WORK INSTRUCTION: Check every line of the material for the word "neurite". Copy those that have it.

THE INPUT:
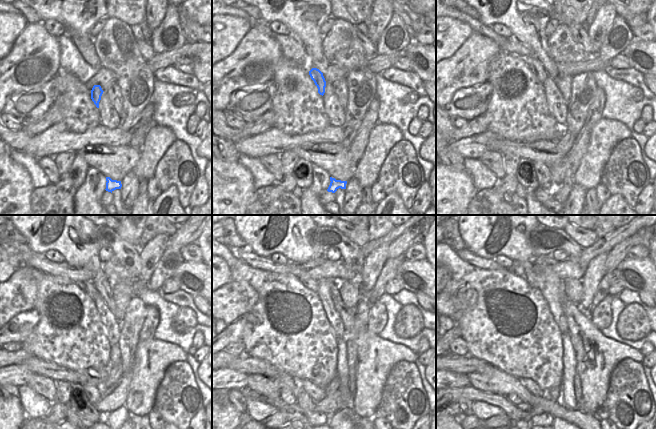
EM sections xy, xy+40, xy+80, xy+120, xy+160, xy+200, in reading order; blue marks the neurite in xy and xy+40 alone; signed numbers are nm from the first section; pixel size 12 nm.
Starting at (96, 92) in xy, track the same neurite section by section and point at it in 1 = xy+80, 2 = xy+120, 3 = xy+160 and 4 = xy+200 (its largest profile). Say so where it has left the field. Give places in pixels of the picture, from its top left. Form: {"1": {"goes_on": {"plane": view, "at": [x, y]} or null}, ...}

--

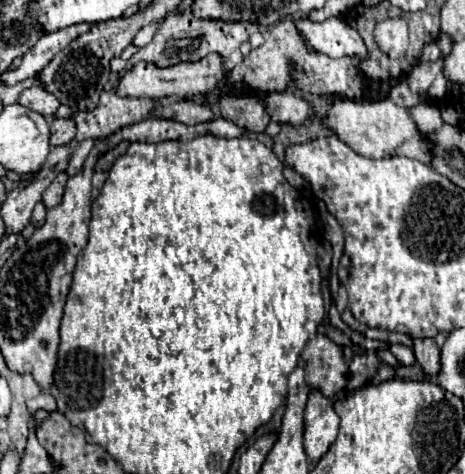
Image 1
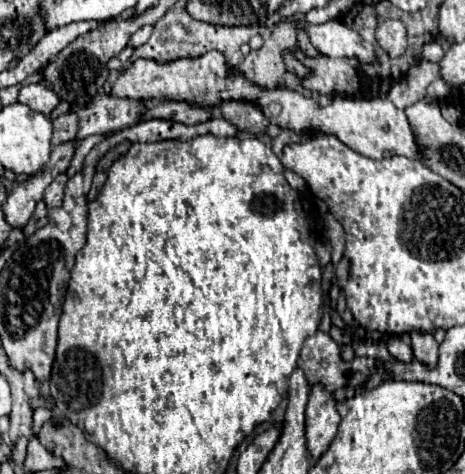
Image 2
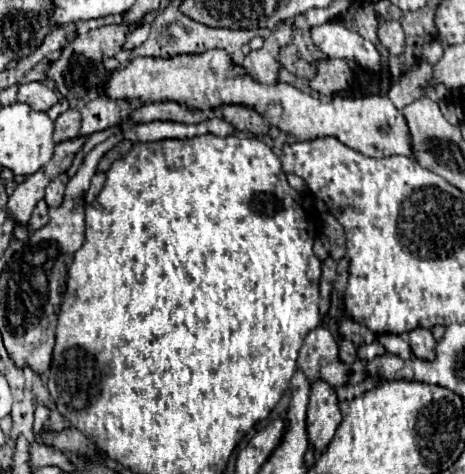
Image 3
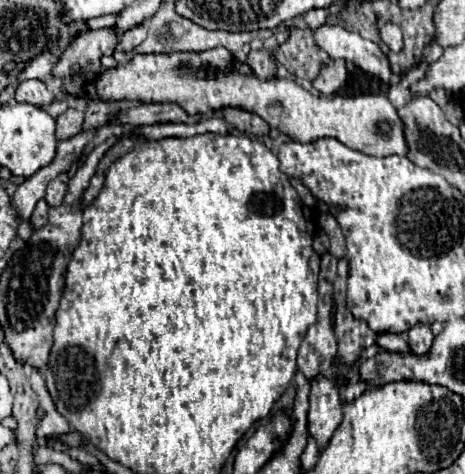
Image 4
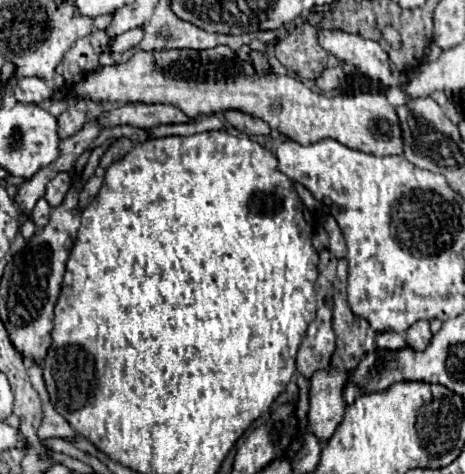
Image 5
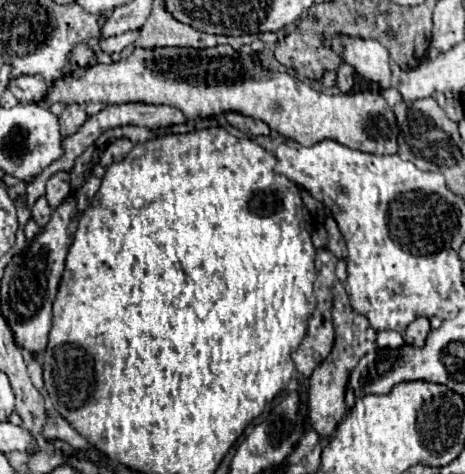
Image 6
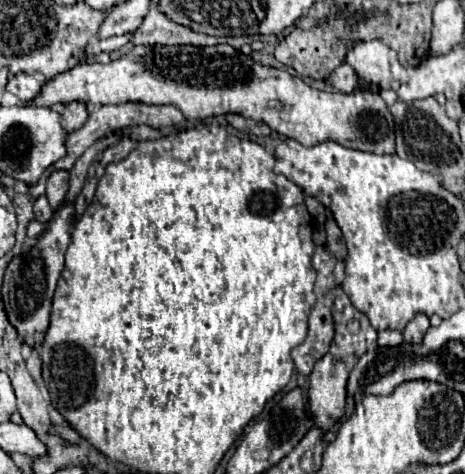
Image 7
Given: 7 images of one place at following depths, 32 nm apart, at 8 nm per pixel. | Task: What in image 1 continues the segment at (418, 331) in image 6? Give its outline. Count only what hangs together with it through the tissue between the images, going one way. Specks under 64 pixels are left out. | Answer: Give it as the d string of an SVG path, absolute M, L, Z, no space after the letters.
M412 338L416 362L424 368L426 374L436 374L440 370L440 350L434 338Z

---

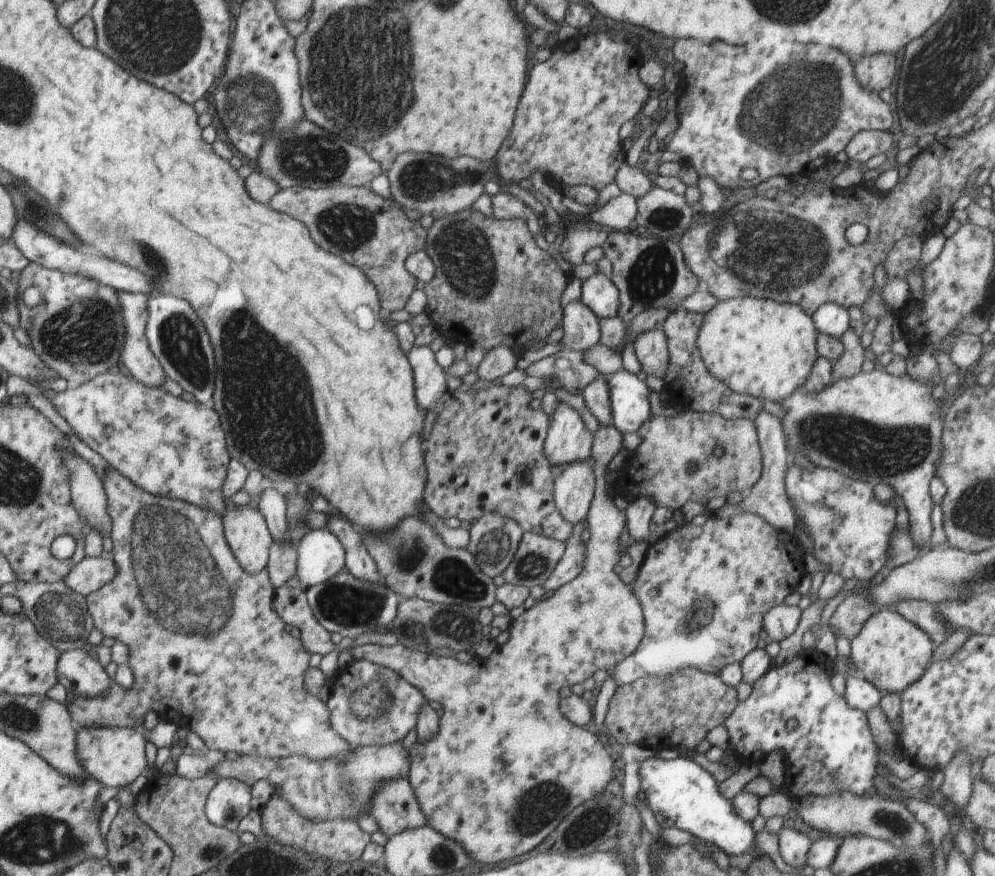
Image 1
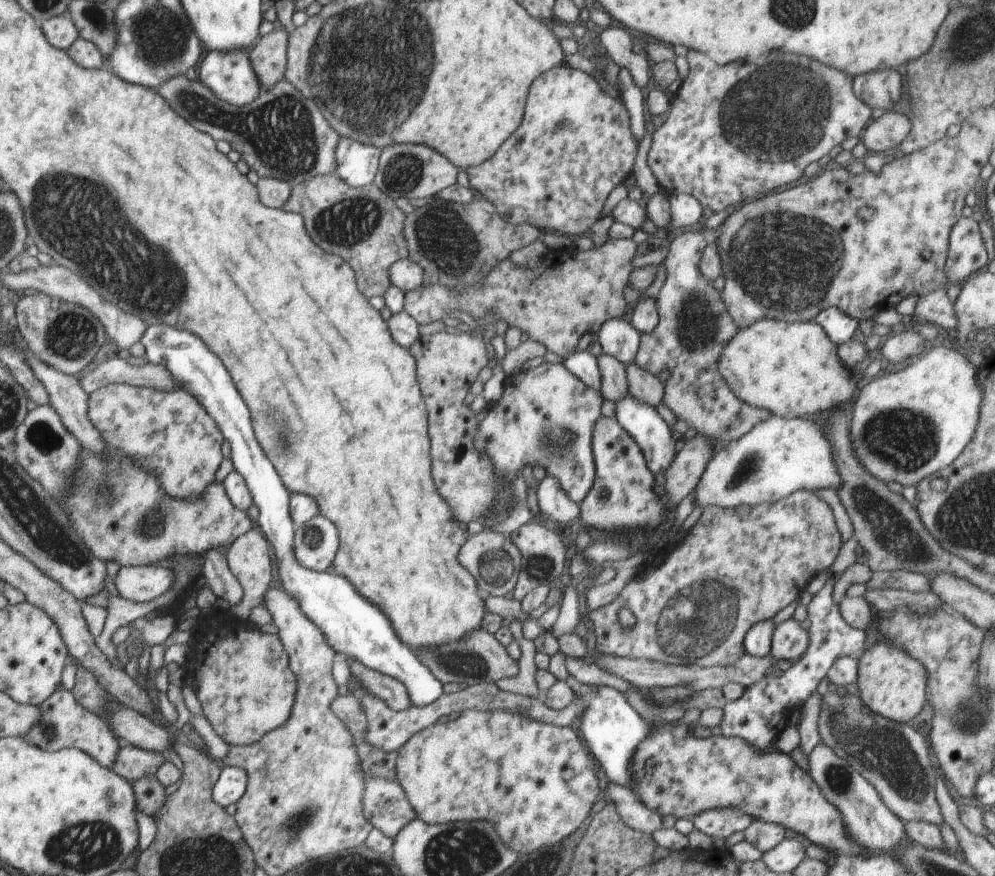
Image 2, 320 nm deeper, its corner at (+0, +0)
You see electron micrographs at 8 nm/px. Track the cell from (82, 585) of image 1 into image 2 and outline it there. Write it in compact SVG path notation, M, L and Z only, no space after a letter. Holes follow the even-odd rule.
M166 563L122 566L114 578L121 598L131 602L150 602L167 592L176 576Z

OUTPUT FOR THIS TASK:
EM sections xy, xy+40, xy+80, xy+120, xy+160, xy+200, in reading order; blue marks the neurite in xy and xy+40 alone; signed numbers are nm from the first section; pixel size 12 nm.
Starting at (96, 92) in xy, track the same neurite section by section and point at it in 1 = xy+80, 2 = xy+120, 3 = xy+160 and 4 = xy+200 (its largest profile). Say so where it has left the field. Give places in pixels of the picture, from its top left. Form: {"1": {"goes_on": {"plane": view, "at": [x, y]} or null}, ...}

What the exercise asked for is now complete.